Based on Changes in Duties or Access
Rather than standing time intervals, some organizations elect to recheck when an employee’s core duties or data/system access expands materially. This ensures new privileges come with fresh verification.
The exact components included will depend on the sensitivity of the position, legal requirements, and what was covered initially pre-employment. Common elements to re-examine include:
One of the core purposes of rechecking is uncovering any new arrests, charges or convictions that may impede job performance or increase risks. Many employers rerun seven year county/statewide criminal searches annually.
Changes in financial circumstances, like bankruptcy, tax liens, judgments or excessive debt load can indicate increased motive for theft or fraud. Credit reports may be rerun for accounting, finance and cash-handling roles.
Motor Vehicle Records
For employees who drive regularly for work, periodic MVR checks help flag moving violations, license suspensions and at-fault accidents that could impact safety.
Previous Employers and References
Speaking with past employers and references again can uncover new details like misconduct or performance problems that weren’t shared initially.
Social Media Screening
Updated social media reviews help spot warning signs like support for criminal actions, violence, problematic drug use or extremist views that could carry over to the workplace.
For periodic rechecks to work smoothly, and avoid allegations of unfair surprise or invasion of privacy, employers should follow certain best practices:
Communicate the Process Upfront
Job postings and offer letters should include language notifying candidates that employees in the role are subject to periodic background re-verification if hired. This sets clear expectations.
Obtain Updated Authorizations
Before any recheck, have the employee complete an updated background check authorization form consenting to a fresh search. This protects privacy rights.

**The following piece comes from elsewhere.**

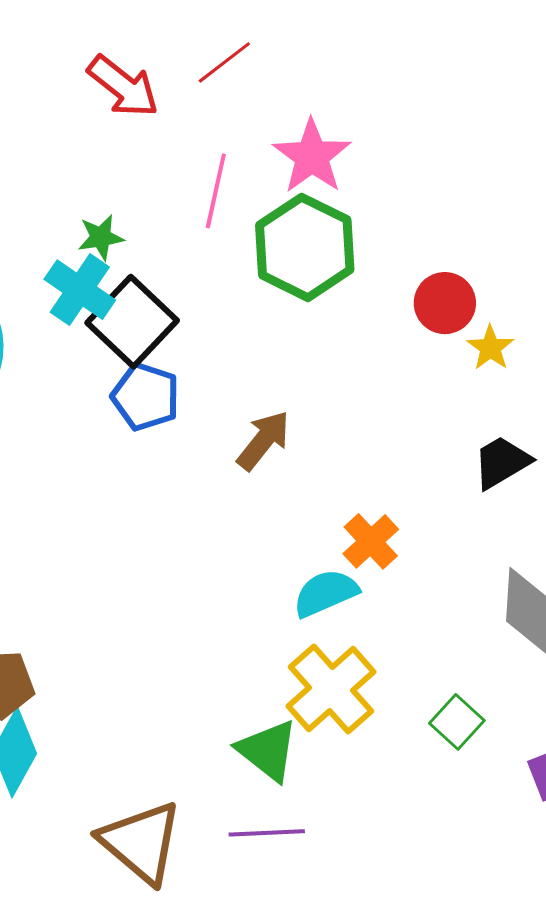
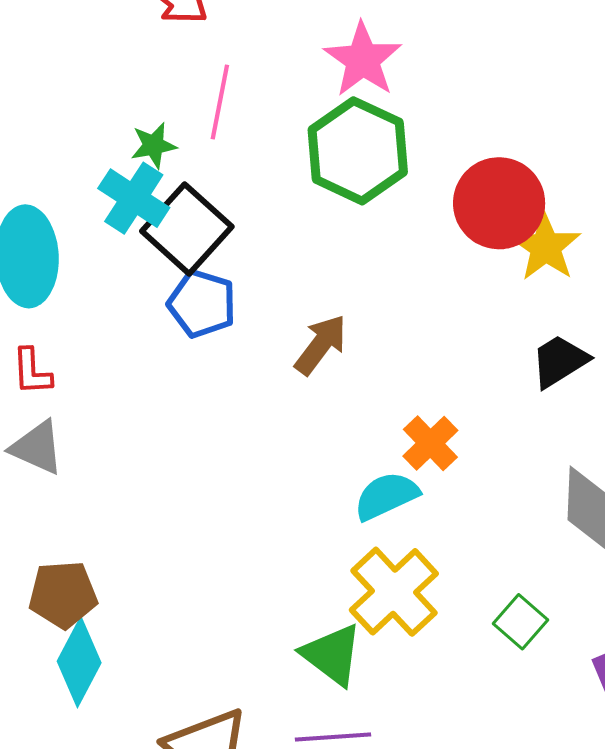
pink line: (216, 191) -> (220, 102), moved
red circle: (445, 303) -> (499, 203), size x1.5
yellow star: (490, 348) -> (546, 247), size x1.5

Singling employees out for rechecking without justification can spur claims of discrimination. Having standardized policies spelling out when rechecks will occur avoids inconsistencies.
Maintain thorough documentation showing background check update procedures were followed consistently per written policy.
Follow Adverse Action Procedures
If a periodic recheck turns up results that may warrant termination or other adverse action, follow FCRA procedures for notice, copy of record and opportunity to dispute.
When concerning issues surface in a recheck, avoid overreacting. Carefully assess the risks posed in context before taking action.
Assess the Severity
Does an arrest record involve charges relevant to the job role? How overdue are credit accounts – and what is the total balance? Minor issues may not require action. But major red flags need investigation.
Consider Extenuating Circumstances
Health problems, family demands, student loan debt or divorce may provide context to understand credit or criminal record flags not willfully harmful to the employer.
Follow Company Policies
Look to employee handbooks and HR guidelines on the level of background check issues that warrant termination versus probation, temporary leave or reassignment to a non-sensitive role.
Consult with HR and Legal
Complex or unclear situations deserve input from human resources and legal counsel to review details, manage risk and preserve a legally defensible position.
Document All Steps Taken
In case of litigation down the road, thorough records demonstrating careful, fair handling of problems uncovered will strengthen defense against negligent retention claims.
While not without challenges, implementing periodic rechecking of current employees in higher risk roles provides substantial benefits. Ongoing verification demonstrates continued trustworthiness – deterring misconduct and creating timely alerts to any emerging problems. By reinforcing job requirements haven’t materially changed, and using clear policies and fair procedures, employers can maintain a cycle of re-verification that builds a culture of integrity.